Monday, September 28th, 2009

P Sloane 054A great leader can turn people into entrepreneurs who are hungrily looking for new opportunities.  The key is empowerment.  By empowering people you enable them to achieve goals through their own ideas and efforts.  The leader sets the destination but the team chooses the route.

People need clear objectives so that they know what is expected of them.  They need to develop the skills for the task.  They need to work in cross-departmental teams so that they can create and implement solutions that will work.  They need freedom to succeed.  And when you give someone freedom to succeed you also give them freedom to fail.  Above all, empowerment means trusting people.  It is by giving them trust, support and belief that you will empower them to achieve great things.

Empowerment is more than managers setting objectives and then leaving people alone.  It is about encouraging and enabling people to solve problems, meet customer needs and seize market opportunities on their own initiatives – either individually or in groups from different disciplines.

The goal is to have everyone think of themselves as an entrepreneur who has the right and the duty to solve problems and seize opportunities – not to offload them to others.  In many organizations problems are passed up and down a long chain of command.  They are postponed, delegated, transferred, ignored and eventually handled by some remote manager who cannot avoid the issue any longer.  In the empowered organization they are handled by the first employee who encounters the problem.  They have the authority to solve problems and take initiatives fast.  They do not do this in isolation – they communicate.  The senior team knows what is going on – but because they trust people to do the right things they find out later – after the fact in most cases.  This involves risks but it pays back in a much more agile, effective, creative and dynamic mode of operation.
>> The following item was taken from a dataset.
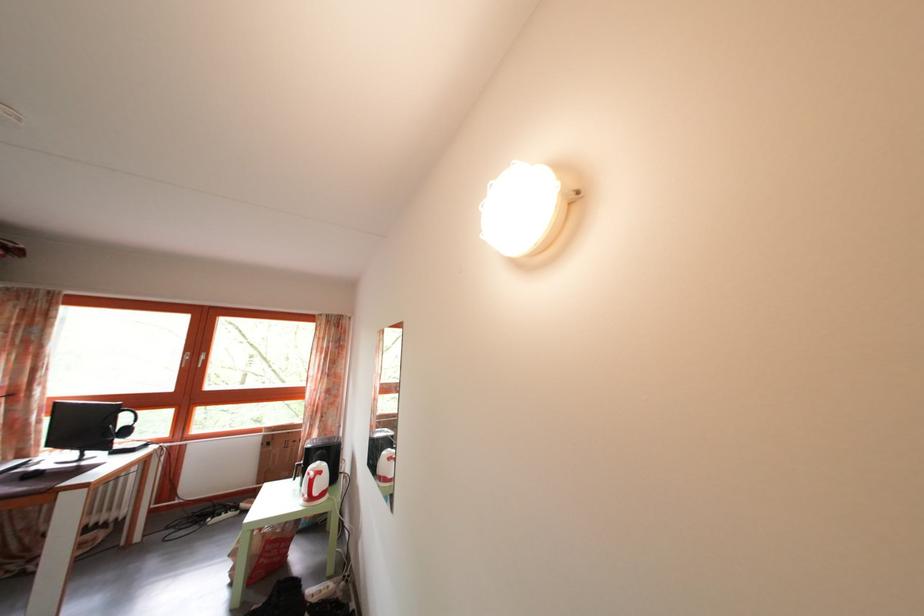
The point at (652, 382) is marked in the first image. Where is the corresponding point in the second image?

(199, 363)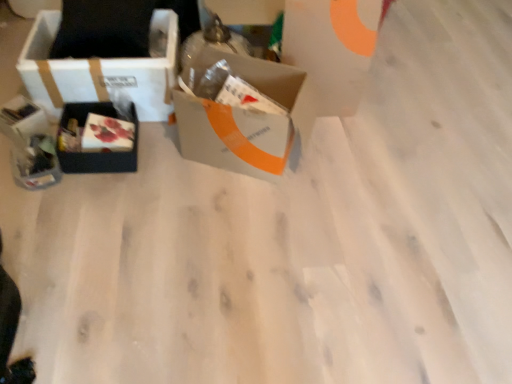
Locate an element on the screen. The width and height of the screenshot is (512, 384). vacant position to the left of gray cardboard box at center, the first box positioned from the right is located at coordinates (151, 173).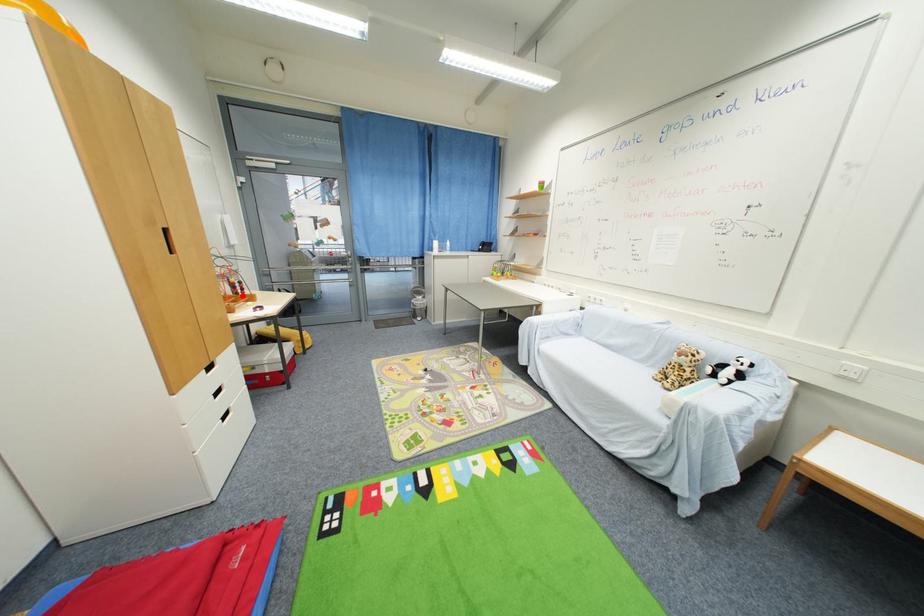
The leader strives to change the business from a routine group of people who are doing a job to a highly energized team of entrepreneurs who are constantly searching for new and better ways of making the vision a reality.   We want to use creative techniques to drive innovative solutions to reach the goal.  But just encouraging innovation is not enough.  You need to initiate programs that show people how they can use creative techniques to come up with new solutions.